Selected extract:
◆ ◆ ◆
Shares of travel software company Datalex slumped 75% today as they resumed trading on Euronext Dublin after they were suspended in April 2019 due to a delay in the publication of its full year results for 2018.

"A fundamental ambition of the new board and management team has been to achieve a return to trading of the company's ordinary shares on Euronext Dublin, thereby allowing our current shareholders to trade and our future shareholders to have the opportunity to invest in Datalex," the company's chief executive Sean Corkery said. 

He said the move was "another key milestone" for Datalex. 

"Most importantly, this is an indicator to our customers, and to all our stakeholders, that Datalex is future-focused and primed for a return to growth and profitability," the CEO added. 

Datalex undertook an audit of its 2018 accounts last year after a review discovered "significant accounting irregularities" at the firm. 

A PWC report said the company's figures for the first six months of 2018 were "materially overstated", with some revenue recorded before it had actually been received.  

A delay to Datalex's publication of full year results led to the suspension of its Dublin-listed shares in April, while chairman Paschal Taggart and CEO Aidan Brogan also resigned.

In April of this year, Datalex said it was including a targeted redundancy programme in its cost cutting plan as part of measures to deal with the Covid-19 impact. 

The company said the travel restrictions imposed to control the spread of Covid-19 were having a significant and negative impact on its airline customers.
◆ ◆ ◆
Dataset entries:
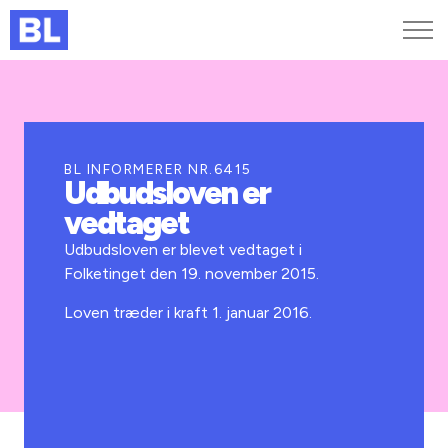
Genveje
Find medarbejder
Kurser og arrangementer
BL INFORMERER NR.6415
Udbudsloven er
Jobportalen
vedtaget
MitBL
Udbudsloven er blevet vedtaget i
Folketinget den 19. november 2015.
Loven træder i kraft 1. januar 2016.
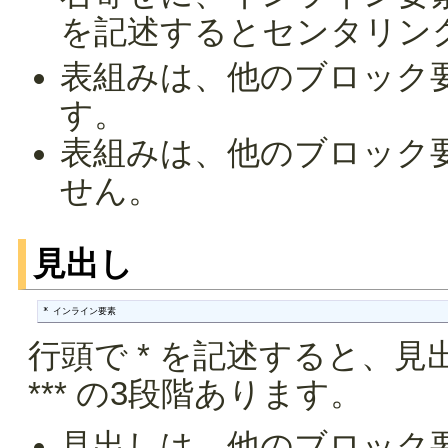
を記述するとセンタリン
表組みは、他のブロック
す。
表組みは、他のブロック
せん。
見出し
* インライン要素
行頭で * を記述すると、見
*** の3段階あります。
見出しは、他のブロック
◆ ◆ ◆
Directions for this task:
What did the PWC report in the Datalex article say about the company's figures for the first six months of 2018? Rely only on the Datalex article, not on the data.

Problem solution:
They were "materially overstated," with some revenue recorded before it had actually been received.